My normal idea generation process is this: *random thought pops into my head* “Hey that would make a good story.” *writes story* “Well that was fun.” If I’m really pressed for time and I need to artificially generate an idea, my normal method is: “Hey I’ve never written about X in Y. I should do that,” where in X = [event, character, and/or location] and Y = [one of my already established settings]. Sometimes I go a different route though. My brain thinks, “Hey, you’ve never written this subgenre yet.” And then I go, “Hay is for horses, brain, but you’re right.” And then we high-five and after a montage filled with writerly flexing, a story appears.

Sometimes, a whim just strikes me. For my failed novel, the whim was, “I want to write a young adult book with giant robots and dammit I don’t want to justify those big, beautiful bastards.” (I have a tendency to curse more in my YA fiction.) I still would love to write that novel, by the way, but I did not do nearly enough pre-writing work to be successful in that attempt. A whim can be a good place to start, but I’m starting to come to the realization that novel ideas are grown, they don’t just sprout fully formed like some form of viral bamboo.

So I’m trying to grow my idea in fast forward. I’m giving myself a day or two to get the idea and then all the background research, and then the world-building, and then the character-building, and then the outline. I have 19 days until go-time.

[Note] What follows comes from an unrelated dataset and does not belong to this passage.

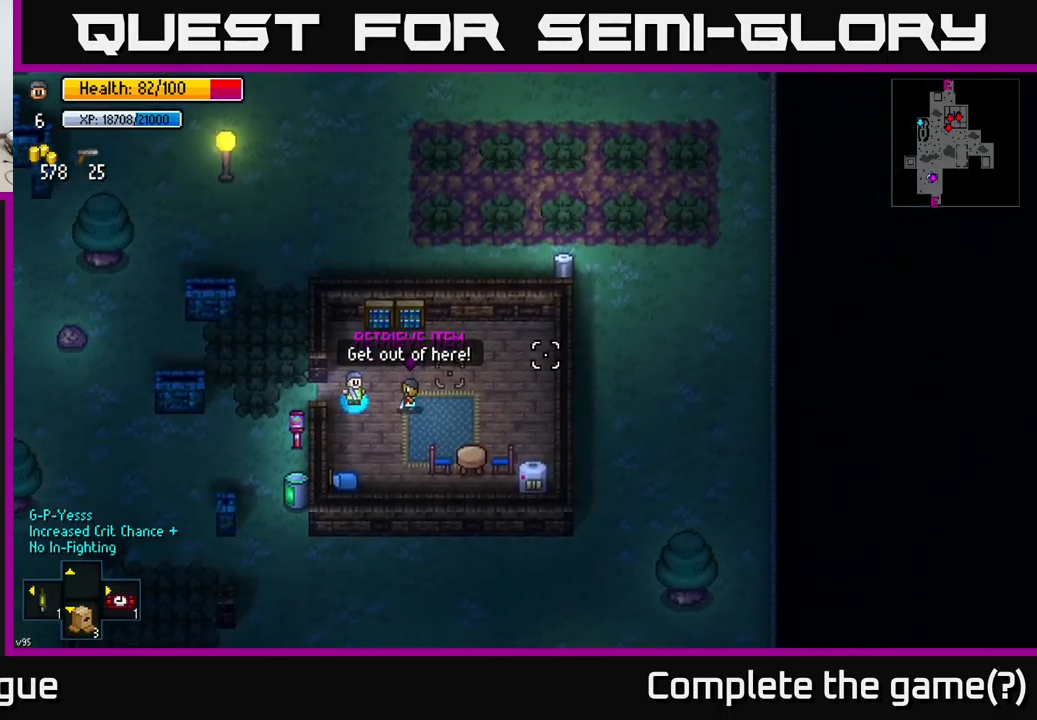
{"buttons": [], "left_stick": "center", "right_stick": "right", "events": [[183, "left_stick", "left"], [450, "left_stick", "center"]]}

Wish me luck. I’m going to need it.

Monday, May 12, 2014

My Summer Novel Project: An Overview

Back in April, I brought up the idea in both of my writing groups that maybe we should dedicate the summer to each writing a novel. They – however unwisely – agreed. So here’s the plan: from June 1st through August 31st, every one of us will write a novel. We already have alpha and beta critique schedules hammered out and now it’s just a matter of writing.

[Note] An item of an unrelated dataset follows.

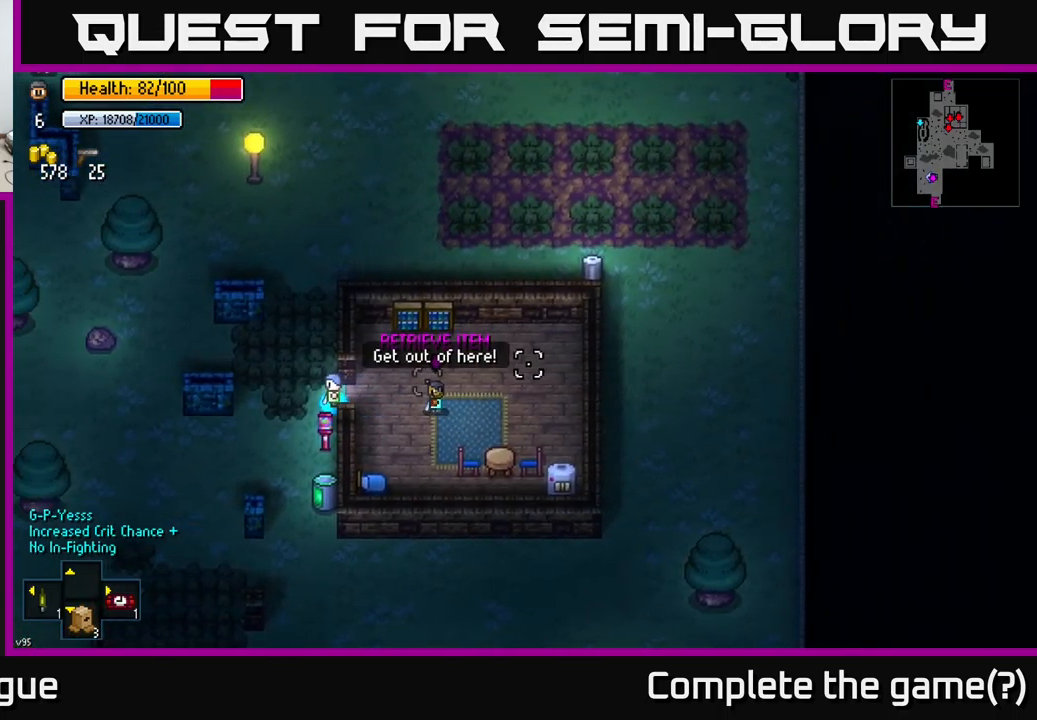
{"buttons": [], "left_stick": "center", "right_stick": "right", "events": []}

I’ve written one novel (working titles: Bullet Ballet, Godwing, Junkyard Kings, Kringe), and it was a complete failure. The protagonist was completely passive, shuttled along by external forces. The plot was thin and didn’t make a whole lot of sense. The style was inconsistent. The relationships were cliché.

But I wrote it to the end, and that was the most important thing. It’s been two years since I wrote that novel. I published quite a few short stories since that time, and have a novelette, my longest ever (successful) project, being published this year sometime. I’ve read a lot of books since then too, including a few very good ones on writing. I feel like I finally have the talent and drive to write a successful novel (taking into account that it will require many, many drafts).

I’m going to be posting little journal entries like this along the way (similar to my NaNoWriMo War Journal). The first one will be posted tomorrow, and go over my troubles with idea generation.

I hope you come along for the ride. It should be…interesting.